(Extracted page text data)
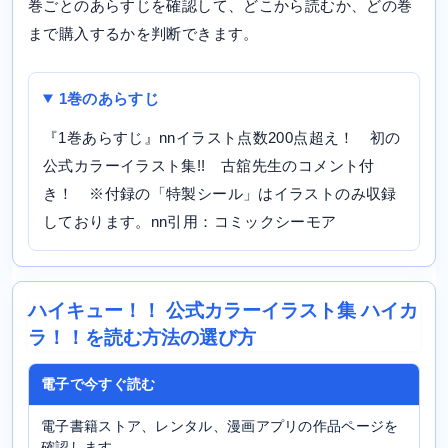
巻ごとのあらすじを確認して、どこから読むか、どの巻
まで購入するかを判断できます。
1巻のあらすじ
『1巻あらすじ』nnイラスト点数200点超え！ 初の
公式カラーイラスト集!! 古舘先生のコメント付
き！ ※付録の「特製シール」はイラストのみ収録
しております。nn引用：コミックシーモア
ハイキュー！！ 公式カラーイラスト集 ハイカ
ラ！！を読む方法の選び方
電子で今すぐ読む
電子書籍ストア、レンタル、漫画アプリの作品ページを
確認します。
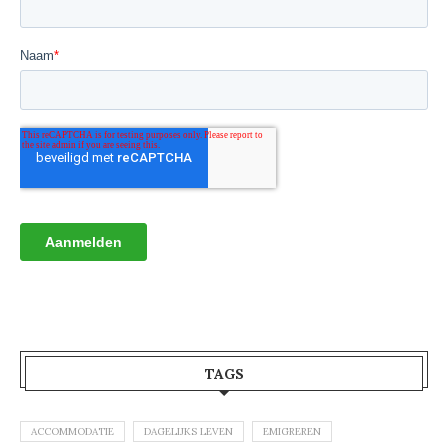
TAGS
ACCOMMODATIE
DAGELIJKS LEVEN
EMIGREREN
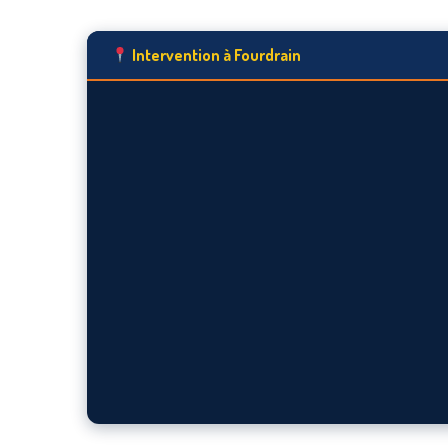
Intervention à Fourdrain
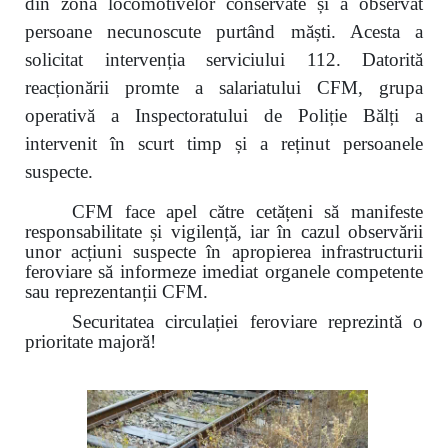
din zona locomotivelor conservate și a observat
persoane necunoscute purtând măști. Acesta a
solicitat intervenția serviciului 112. Datorită
reacționării promte a salariatului CFM, grupa
operativă a Inspectoratului de Poliție Bălți a
intervenit în scurt timp și a reținut persoanele
suspecte.
CFM face apel către cetățeni să manifeste
responsabilitate și vigilență, iar în cazul observării
unor acțiuni suspecte în apropierea infrastructurii
feroviare să informeze imediat organele competente
sau reprezentanții CFM.
Securitatea circulației feroviare reprezintă o
prioritate majoră!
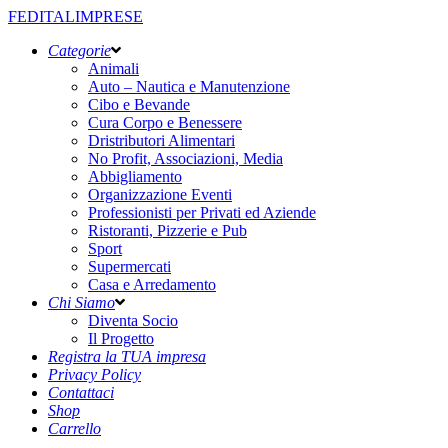
FEDITALIMPRESE
Categorie
Animali
Auto – Nautica e Manutenzione
Cibo e Bevande
Cura Corpo e Benessere
Dristributori Alimentari
No Profit, Associazioni, Media
Abbigliamento
Organizzazione Eventi
Professionisti per Privati ed Aziende
Ristoranti, Pizzerie e Pub
Sport
Supermercati
Casa e Arredamento
Chi Siamo
Diventa Socio
Il Progetto
Registra la TUA impresa
Privacy Policy
Contattaci
Shop
Carrello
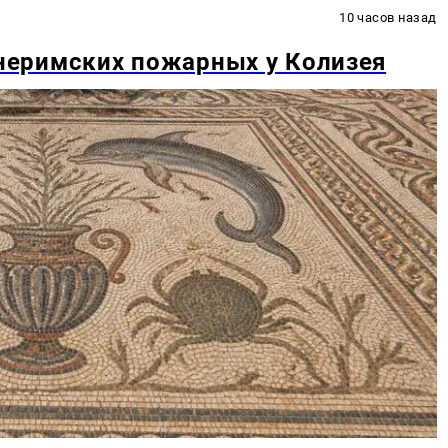
10 часов назад
неримских пожарных у Колизея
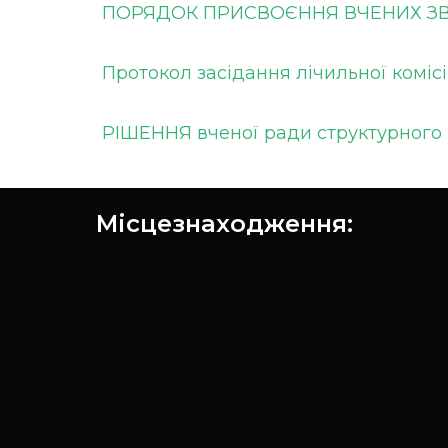
ПОРЯДОК ПРИСВОЄННЯ ВЧЕНИХ ЗВАН
Протокол засідання лічильної комісі
РІШЕННЯ вченої ради структурного 
Місцезнаходження:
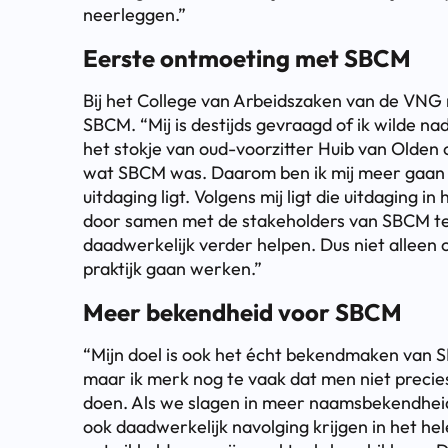
neerleggen.”
Eerste ontmoeting met SBCM
Bij het College van Arbeidszaken van de VNG
SBCM. “Mij is destijds gevraagd of ik wilde n
het stokje van oud-voorzitter Huib van Olden o
wat SBCM was. Daarom ben ik mij meer gaan
uitdaging ligt. Volgens mij ligt die uitdaging
door samen met de stakeholders van SBCM te
daadwerkelijk verder helpen. Dus niet alleen
praktijk gaan werken.”
Meer bekendheid voor SBCM
“Mijn doel is ook het écht bekendmaken van SB
maar ik merk nog te vaak dat men niet precie
doen. Als we slagen in meer naamsbekendhei
ook daadwerkelijk navolging krijgen in het hele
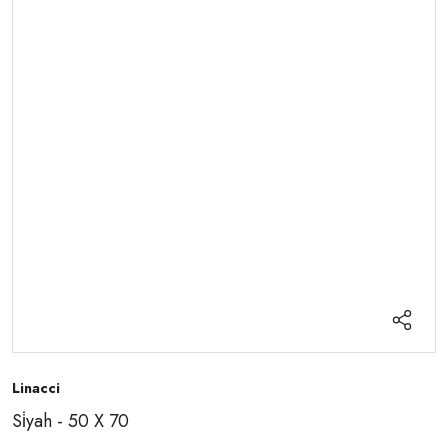
Linacci
Si̇yah - 50 X 70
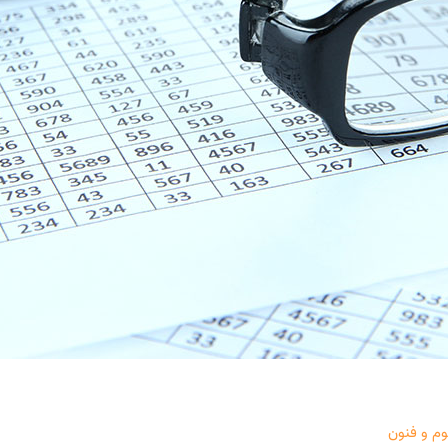
وم و فنون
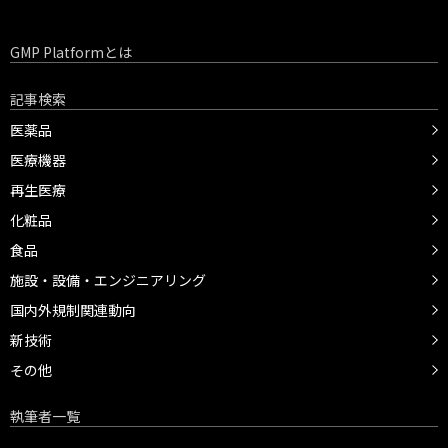
GMP Platformとは
記事検索
医薬品
医療機器
再生医療
化粧品
食品
施設・設備・エンジニアリング
国内外規制関連動向
新技術
その他
執筆者一覧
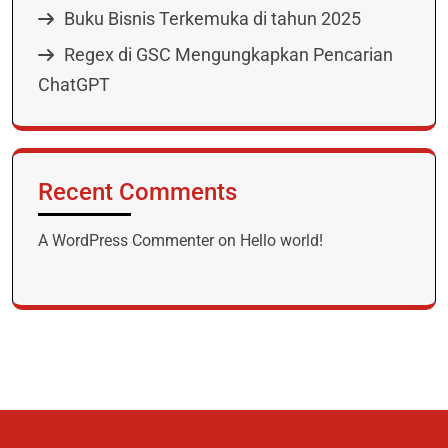
Buku Bisnis Terkemuka di tahun 2025
Regex di GSC Mengungkapkan Pencarian
ChatGPT
Recent Comments
A WordPress Commenter
on
Hello world!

> **JOB**: Would you provide an exact, picture-free copy of the data above?

> **PROBLEM SOLUTION**:
巻ごとのあらすじを確認して、どこから読むか、どの巻
まで購入するかを判断できます。
1巻のあらすじ
『1巻あらすじ』nnイラスト点数200点超え！ 初の
公式カラーイラスト集!! 古舘先生のコメント付
き！ ※付録の「特製シール」はイラストのみ収録
しております。nn引用：コミックシーモア
ハイキュー！！ 公式カラーイラスト集 ハイカ
ラ！！を読む方法の選び方
電子で今すぐ読む
電子書籍ストア、レンタル、漫画アプリの作品ページを
確認します。
TAGS
ACCOMMODATIE
DAGELIJKS LEVEN
EMIGREREN
Intervention à Fourdrain
din zona locomotivelor conservate și a observat
persoane necunoscute purtând măști. Acesta a
solicitat intervenția serviciului 112. Datorită
reacționării promte a salariatului CFM, grupa
operativă a Inspectoratului de Poliție Bălți a
intervenit în scurt timp și a reținut persoanele
suspecte.
CFM face apel către cetățeni să manifeste
responsabilitate și vigilență, iar în cazul observării
unor acțiuni suspecte în apropierea infrastructurii
feroviare să informeze imediat organele competente
sau reprezentanții CFM.
Securitatea circulației feroviare reprezintă o
prioritate majoră!
FEDITALIMPRESE
Categorie
Animali
Auto – Nautica e Manutenzione
Cibo e Bevande
Cura Corpo e Benessere
Dristributori Alimentari
No Profit, Associazioni, Media
Abbigliamento
Organizzazione Eventi
Professionisti per Privati ed Aziende
Ristoranti, Pizzerie e Pub
Sport
Supermercati
Casa e Arredamento
Chi Siamo
Diventa Socio
Il Progetto
Registra la TUA impresa
Privacy Policy
Contattaci
Shop
Carrello
10 часов назад
неримских пожарных у Колизея
ПОРЯДОК ПРИСВОЄННЯ ВЧЕНИХ ЗВАН
Протокол засідання лічильної комісі
РІШЕННЯ вченої ради структурного 
Місцезнаходження:
neerleggen.”
Eerste ontmoeting met SBCM
Bij het College van Arbeidszaken van de VNG
SBCM. “Mij is destijds gevraagd of ik wilde n
het stokje van oud-voorzitter Huib van Olden o
wat SBCM was. Daarom ben ik mij meer gaan
uitdaging ligt. Volgens mij ligt die uitdaging
door samen met de stakeholders van SBCM te
daadwerkelijk verder helpen. Dus niet alleen
praktijk gaan werken.”
Meer bekendheid voor SBCM
“Mijn doel is ook het écht bekendmaken van SB
maar ik merk nog te vaak dat men niet precie
doen. Als we slagen in meer naamsbekendhei
ook daadwerkelijk navolging krijgen in het hele
Linacci
Si̇yah - 50 X 70
وم و فنون
GMP Platformとは
記事検索
医薬品
医療機器
再生医療
化粧品
食品
施設・設備・エンジニアリング
国内外規制関連動向
新技術
その他
執筆者一覧
Buku Bisnis Terkemuka di tahun 2025
Regex di GSC Mengungkapkan Pencarian
ChatGPT
Recent Comments
A WordPress Commenter
on
Hello world!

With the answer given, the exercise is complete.